What this task involves → In the data below, reproduce every line from the one containing "condition to network</span></span>" through the one containing "traffic using Wireshark</span></span>", including both of those lines, with no changes to any character.

Source records START

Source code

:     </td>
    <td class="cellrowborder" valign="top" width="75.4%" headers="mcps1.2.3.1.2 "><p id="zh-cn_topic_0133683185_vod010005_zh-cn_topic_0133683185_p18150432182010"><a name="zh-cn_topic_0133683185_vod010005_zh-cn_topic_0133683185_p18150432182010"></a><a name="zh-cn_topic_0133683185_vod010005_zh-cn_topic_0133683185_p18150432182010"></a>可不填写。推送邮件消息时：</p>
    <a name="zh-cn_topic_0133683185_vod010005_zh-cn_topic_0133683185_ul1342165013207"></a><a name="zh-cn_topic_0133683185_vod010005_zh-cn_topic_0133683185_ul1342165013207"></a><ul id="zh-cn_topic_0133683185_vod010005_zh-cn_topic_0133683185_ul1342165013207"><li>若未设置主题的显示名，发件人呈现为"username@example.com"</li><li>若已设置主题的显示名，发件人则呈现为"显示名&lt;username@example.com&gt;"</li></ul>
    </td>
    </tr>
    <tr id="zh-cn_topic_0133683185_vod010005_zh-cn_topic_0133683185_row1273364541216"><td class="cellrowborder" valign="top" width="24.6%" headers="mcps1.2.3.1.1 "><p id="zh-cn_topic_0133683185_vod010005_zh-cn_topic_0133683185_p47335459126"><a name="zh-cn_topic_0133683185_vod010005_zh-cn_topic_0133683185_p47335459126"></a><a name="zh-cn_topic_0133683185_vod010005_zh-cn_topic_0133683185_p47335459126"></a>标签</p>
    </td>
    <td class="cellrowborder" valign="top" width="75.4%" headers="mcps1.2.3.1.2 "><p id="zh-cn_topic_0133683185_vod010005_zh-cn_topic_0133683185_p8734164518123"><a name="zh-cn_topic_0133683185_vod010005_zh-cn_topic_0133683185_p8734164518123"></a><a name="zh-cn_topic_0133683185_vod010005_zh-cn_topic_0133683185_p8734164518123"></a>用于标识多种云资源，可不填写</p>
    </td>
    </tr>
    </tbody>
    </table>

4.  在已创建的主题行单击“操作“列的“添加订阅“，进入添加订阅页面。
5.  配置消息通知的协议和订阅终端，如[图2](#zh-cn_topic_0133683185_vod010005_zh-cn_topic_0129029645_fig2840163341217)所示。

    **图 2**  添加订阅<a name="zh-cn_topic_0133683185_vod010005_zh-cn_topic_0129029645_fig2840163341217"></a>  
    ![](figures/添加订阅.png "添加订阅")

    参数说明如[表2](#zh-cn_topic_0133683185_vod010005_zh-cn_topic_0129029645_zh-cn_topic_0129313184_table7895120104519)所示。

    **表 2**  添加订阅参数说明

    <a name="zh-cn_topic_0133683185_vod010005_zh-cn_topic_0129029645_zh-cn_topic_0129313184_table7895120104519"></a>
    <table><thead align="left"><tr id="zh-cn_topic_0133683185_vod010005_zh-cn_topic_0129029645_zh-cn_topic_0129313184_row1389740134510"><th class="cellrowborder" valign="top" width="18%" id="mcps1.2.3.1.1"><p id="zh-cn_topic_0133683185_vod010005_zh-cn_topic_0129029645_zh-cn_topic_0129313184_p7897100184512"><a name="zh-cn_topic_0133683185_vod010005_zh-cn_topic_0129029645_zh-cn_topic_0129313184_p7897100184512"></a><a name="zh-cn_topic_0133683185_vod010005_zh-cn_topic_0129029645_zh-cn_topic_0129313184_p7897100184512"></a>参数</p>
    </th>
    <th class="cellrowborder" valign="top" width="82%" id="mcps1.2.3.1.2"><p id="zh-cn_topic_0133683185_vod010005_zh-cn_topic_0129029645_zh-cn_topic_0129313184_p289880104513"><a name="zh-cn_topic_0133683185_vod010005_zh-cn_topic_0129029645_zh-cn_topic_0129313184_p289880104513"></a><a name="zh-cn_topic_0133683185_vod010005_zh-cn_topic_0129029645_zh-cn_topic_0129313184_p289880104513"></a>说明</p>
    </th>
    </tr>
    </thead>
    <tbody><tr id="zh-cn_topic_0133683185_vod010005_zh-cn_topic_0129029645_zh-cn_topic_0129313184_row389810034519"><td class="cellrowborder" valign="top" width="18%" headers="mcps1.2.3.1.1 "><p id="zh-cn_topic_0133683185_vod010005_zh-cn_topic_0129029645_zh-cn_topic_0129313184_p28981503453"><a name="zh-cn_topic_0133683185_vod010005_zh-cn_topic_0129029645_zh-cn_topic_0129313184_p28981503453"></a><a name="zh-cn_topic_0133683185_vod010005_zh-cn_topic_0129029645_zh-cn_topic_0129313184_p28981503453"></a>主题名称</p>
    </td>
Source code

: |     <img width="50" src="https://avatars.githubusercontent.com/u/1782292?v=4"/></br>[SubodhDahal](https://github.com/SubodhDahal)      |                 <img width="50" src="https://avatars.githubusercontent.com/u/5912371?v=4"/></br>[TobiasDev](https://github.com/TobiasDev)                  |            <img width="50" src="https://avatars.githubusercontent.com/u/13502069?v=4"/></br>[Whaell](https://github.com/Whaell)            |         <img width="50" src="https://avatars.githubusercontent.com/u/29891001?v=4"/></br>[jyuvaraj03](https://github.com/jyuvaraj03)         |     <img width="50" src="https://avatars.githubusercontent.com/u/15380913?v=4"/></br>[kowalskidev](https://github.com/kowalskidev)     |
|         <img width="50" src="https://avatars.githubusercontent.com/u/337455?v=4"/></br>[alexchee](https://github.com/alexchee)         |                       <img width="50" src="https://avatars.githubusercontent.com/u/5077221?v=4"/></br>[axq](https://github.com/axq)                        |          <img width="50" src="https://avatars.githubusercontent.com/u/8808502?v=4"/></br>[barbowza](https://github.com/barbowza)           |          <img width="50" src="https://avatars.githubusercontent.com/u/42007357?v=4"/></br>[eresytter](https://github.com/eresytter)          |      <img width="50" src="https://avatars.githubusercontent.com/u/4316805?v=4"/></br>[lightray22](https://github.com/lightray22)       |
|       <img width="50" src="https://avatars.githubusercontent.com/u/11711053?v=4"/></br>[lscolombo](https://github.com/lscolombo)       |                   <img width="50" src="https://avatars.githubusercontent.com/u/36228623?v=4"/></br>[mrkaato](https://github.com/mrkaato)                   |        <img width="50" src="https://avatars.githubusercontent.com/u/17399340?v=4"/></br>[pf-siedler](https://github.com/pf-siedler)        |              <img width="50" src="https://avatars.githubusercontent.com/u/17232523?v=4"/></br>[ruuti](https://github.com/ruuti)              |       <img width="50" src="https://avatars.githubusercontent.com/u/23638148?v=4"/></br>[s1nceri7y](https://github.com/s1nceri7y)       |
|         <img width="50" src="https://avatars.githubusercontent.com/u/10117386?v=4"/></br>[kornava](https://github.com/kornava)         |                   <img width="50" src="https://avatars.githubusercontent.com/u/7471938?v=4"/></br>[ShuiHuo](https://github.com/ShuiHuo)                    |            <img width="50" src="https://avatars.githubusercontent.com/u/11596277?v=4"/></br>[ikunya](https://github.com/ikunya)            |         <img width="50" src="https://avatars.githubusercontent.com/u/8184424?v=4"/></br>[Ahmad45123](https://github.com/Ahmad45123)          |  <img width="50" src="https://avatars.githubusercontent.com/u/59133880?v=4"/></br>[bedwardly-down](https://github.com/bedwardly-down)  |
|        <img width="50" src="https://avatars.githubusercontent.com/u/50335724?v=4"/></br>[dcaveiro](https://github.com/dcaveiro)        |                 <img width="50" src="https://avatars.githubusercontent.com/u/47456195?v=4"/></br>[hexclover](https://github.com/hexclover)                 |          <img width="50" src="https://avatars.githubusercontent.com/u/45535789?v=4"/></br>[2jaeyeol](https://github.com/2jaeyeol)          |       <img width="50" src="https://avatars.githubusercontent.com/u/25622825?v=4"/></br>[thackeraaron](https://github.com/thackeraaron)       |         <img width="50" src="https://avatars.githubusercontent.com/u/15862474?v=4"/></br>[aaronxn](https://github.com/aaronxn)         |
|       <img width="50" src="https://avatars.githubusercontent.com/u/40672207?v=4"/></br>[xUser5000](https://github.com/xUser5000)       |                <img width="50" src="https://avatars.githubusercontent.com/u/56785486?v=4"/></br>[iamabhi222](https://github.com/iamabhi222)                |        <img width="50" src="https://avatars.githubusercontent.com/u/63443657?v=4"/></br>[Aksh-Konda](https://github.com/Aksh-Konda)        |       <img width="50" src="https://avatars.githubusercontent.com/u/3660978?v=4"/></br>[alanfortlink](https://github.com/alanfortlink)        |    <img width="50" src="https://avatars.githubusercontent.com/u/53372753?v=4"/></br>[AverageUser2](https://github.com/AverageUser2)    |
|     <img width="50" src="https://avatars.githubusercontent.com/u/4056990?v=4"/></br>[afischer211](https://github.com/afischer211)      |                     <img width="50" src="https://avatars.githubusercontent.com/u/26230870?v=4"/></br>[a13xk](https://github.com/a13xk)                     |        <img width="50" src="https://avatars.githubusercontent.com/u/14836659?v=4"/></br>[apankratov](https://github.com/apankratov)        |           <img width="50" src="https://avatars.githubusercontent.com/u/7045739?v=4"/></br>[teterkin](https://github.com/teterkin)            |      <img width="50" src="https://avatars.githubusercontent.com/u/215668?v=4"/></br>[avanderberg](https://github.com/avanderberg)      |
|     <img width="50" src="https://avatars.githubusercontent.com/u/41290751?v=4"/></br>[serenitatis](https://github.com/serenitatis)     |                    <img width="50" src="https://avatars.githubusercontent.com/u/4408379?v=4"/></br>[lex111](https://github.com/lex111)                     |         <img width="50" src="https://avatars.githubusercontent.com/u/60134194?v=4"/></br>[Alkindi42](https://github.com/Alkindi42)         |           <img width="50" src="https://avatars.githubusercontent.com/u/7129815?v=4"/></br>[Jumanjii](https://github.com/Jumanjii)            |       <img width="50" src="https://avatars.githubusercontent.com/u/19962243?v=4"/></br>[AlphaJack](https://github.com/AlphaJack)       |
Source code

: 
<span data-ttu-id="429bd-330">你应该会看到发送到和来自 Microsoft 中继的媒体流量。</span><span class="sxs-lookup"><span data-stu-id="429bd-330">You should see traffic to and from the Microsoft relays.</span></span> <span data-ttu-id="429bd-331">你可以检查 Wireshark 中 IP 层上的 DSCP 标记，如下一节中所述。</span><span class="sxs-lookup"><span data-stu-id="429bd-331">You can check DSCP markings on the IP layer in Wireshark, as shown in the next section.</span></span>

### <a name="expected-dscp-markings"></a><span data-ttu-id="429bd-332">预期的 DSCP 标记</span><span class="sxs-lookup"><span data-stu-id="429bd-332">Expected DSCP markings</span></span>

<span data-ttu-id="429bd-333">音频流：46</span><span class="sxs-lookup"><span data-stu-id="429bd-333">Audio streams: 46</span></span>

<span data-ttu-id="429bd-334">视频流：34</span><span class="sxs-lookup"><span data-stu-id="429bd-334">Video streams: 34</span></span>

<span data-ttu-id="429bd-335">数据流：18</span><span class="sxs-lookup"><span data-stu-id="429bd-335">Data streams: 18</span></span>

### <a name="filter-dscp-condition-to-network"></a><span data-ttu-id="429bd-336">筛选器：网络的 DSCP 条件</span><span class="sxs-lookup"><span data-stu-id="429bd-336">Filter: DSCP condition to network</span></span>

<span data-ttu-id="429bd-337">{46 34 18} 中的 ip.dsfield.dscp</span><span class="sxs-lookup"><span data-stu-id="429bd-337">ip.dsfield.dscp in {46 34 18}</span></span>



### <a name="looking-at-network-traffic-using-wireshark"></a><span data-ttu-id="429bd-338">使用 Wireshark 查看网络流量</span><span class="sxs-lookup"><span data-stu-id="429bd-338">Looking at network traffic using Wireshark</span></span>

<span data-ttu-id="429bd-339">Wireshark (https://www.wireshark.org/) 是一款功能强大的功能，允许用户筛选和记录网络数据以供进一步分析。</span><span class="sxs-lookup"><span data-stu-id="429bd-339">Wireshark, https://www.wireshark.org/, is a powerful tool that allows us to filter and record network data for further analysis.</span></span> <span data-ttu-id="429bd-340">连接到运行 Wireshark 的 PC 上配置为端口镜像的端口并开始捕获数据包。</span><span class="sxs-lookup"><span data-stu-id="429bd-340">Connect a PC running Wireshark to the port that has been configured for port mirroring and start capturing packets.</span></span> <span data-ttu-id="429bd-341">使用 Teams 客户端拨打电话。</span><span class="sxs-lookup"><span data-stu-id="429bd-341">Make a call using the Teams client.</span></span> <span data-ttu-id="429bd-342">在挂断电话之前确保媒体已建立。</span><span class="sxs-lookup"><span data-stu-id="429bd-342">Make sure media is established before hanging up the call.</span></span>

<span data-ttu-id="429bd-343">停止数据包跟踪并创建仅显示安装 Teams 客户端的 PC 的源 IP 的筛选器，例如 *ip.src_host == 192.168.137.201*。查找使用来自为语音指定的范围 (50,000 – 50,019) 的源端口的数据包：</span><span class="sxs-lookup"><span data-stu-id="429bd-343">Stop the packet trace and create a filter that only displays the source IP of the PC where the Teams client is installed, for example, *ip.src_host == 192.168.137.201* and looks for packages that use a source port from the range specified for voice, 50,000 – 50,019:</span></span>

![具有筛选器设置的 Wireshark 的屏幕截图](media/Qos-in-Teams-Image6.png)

Source records END

Answer area →
### <a name="filter-dscp-condition-to-network"></a><span data-ttu-id="429bd-336">筛选器：网络的 DSCP 条件</span><span class="sxs-lookup"><span data-stu-id="429bd-336">Filter: DSCP condition to network</span></span>

<span data-ttu-id="429bd-337">{46 34 18} 中的 ip.dsfield.dscp</span><span class="sxs-lookup"><span data-stu-id="429bd-337">ip.dsfield.dscp in {46 34 18}</span></span>



### <a name="looking-at-network-traffic-using-wireshark"></a><span data-ttu-id="429bd-338">使用 Wireshark 查看网络流量</span><span class="sxs-lookup"><span data-stu-id="429bd-338">Looking at network traffic using Wireshark</span></span>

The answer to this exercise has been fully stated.